REQUIRED WORK:
Write out again the part of the entries that opens with the line containing "ارتفاع 24 ساعة" and runs through the end of the entries, keeping every line as it appears. Leave the pictures out of your answer.

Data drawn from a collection
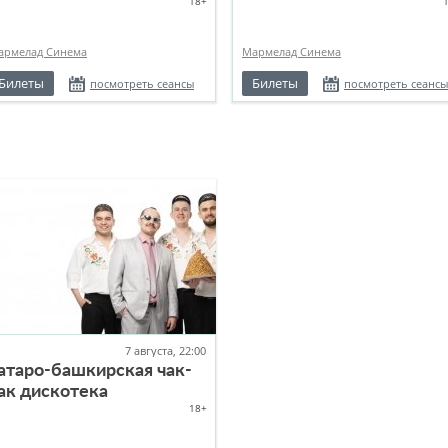
18+
армелад Синема
Мармелад Синема
Билеты
Билеты
посмотреть сеансы
посмотреть сеансы
7 августа, 22:00
атаро-башкирская чак-
ак дискотека
18+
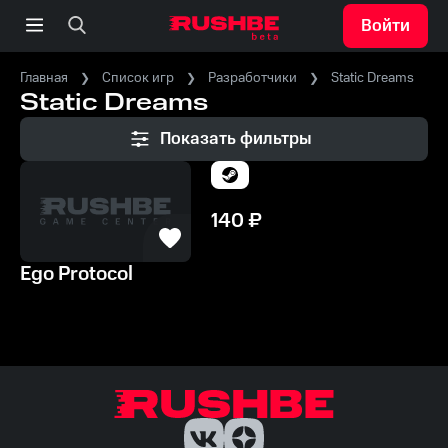
Войти
Главная
Список игр
Разработчики
Static Dreams
Static Dreams
Показать фильтры
140
₽
Ego Protocol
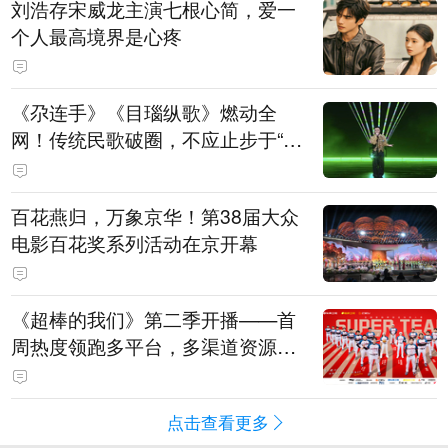
刘浩存宋威龙主演七根心简，爱一
个人最高境界是心疼
《尕连手》《目瑙纵歌》燃动全
网！传统民歌破圈，不应止步于“上
头”
百花燕归，万象京华！第38届大众
电影百花奖系列活动在京开幕
《超棒的我们》第二季开播——首
周热度领跑多平台，多渠道资源加
持助推棒球文化出圈
点击查看更多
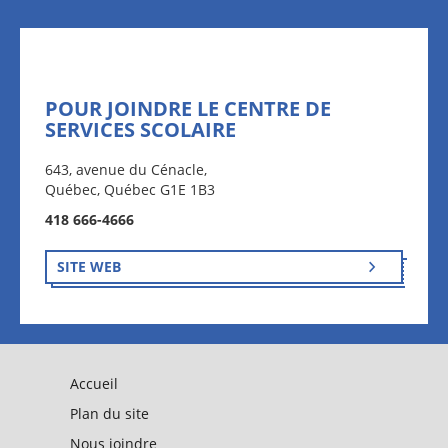
POUR JOINDRE LE CENTRE DE
SERVICES SCOLAIRE
643, avenue du Cénacle,
Québec, Québec G1E 1B3
418 666-4666
SITE WEB
Accueil
Plan du site
Nous joindre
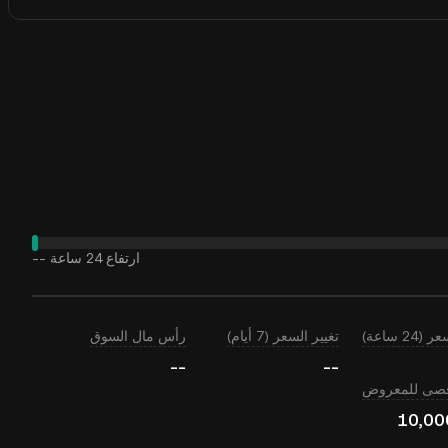
ارتفاع 24 ساعة
--
24 ساعة)
تغيير السعر (7 أيام)
رأس مال السوق
--
--
أقصى للمعروض
10,00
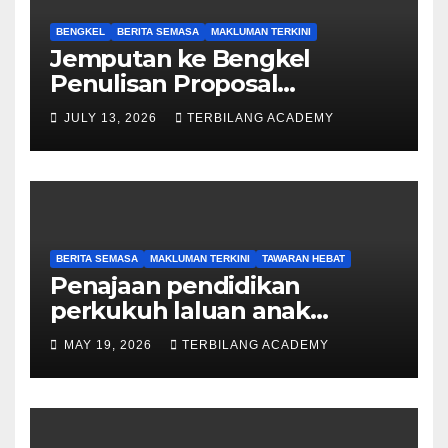
BENGKEL
BERITA SEMASA
MAKLUMAN TERKINI
Jemputan ke Bengkel
Penulisan Proposal
Permohonan Kemasukan
JULY 13, 2026
TERBILANG ACADEMY
Program Khas Doktor
Falsafah (PhD).
BERITA SEMASA
MAKLUMAN TERKINI
TAWARAN HEBAT
Penajaan pendidikan
perkukuh laluan anak
Sarawak ke peringkat
MAY 19, 2026
TERBILANG ACADEMY
Sarjana, PhD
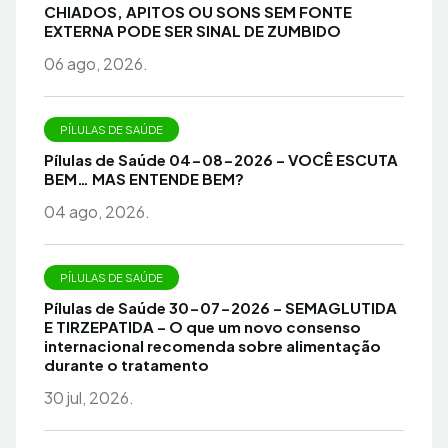
CHIADOS, APITOS OU SONS SEM FONTE
EXTERNA PODE SER SINAL DE ZUMBIDO
06 ago, 2026.
PÍLULAS DE SAÚDE
Pílulas de Saúde 04-08-2026 – VOCÊ ESCUTA
BEM… MAS ENTENDE BEM?
04 ago, 2026.
PÍLULAS DE SAÚDE
Pílulas de Saúde 30-07-2026 – SEMAGLUTIDA
E TIRZEPATIDA – O que um novo consenso
internacional recomenda sobre alimentação
durante o tratamento
30 jul, 2026.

WRITTEN ANSWER:
ارتفاع 24 ساعة
--
24 ساعة)
تغيير السعر (7 أيام)
رأس مال السوق
--
--
أقصى للمعروض
10,00
BENGKEL
BERITA SEMASA
MAKLUMAN TERKINI
Jemputan ke Bengkel
Penulisan Proposal
Permohonan Kemasukan
JULY 13, 2026
TERBILANG ACADEMY
Program Khas Doktor
Falsafah (PhD).
BERITA SEMASA
MAKLUMAN TERKINI
TAWARAN HEBAT
Penajaan pendidikan
perkukuh laluan anak
Sarawak ke peringkat
MAY 19, 2026
TERBILANG ACADEMY
Sarjana, PhD
CHIADOS, APITOS OU SONS SEM FONTE
EXTERNA PODE SER SINAL DE ZUMBIDO
06 ago, 2026.
PÍLULAS DE SAÚDE
Pílulas de Saúde 04-08-2026 – VOCÊ ESCUTA
BEM… MAS ENTENDE BEM?
04 ago, 2026.
PÍLULAS DE SAÚDE
Pílulas de Saúde 30-07-2026 – SEMAGLUTIDA
E TIRZEPATIDA – O que um novo consenso
internacional recomenda sobre alimentação
durante o tratamento
30 jul, 2026.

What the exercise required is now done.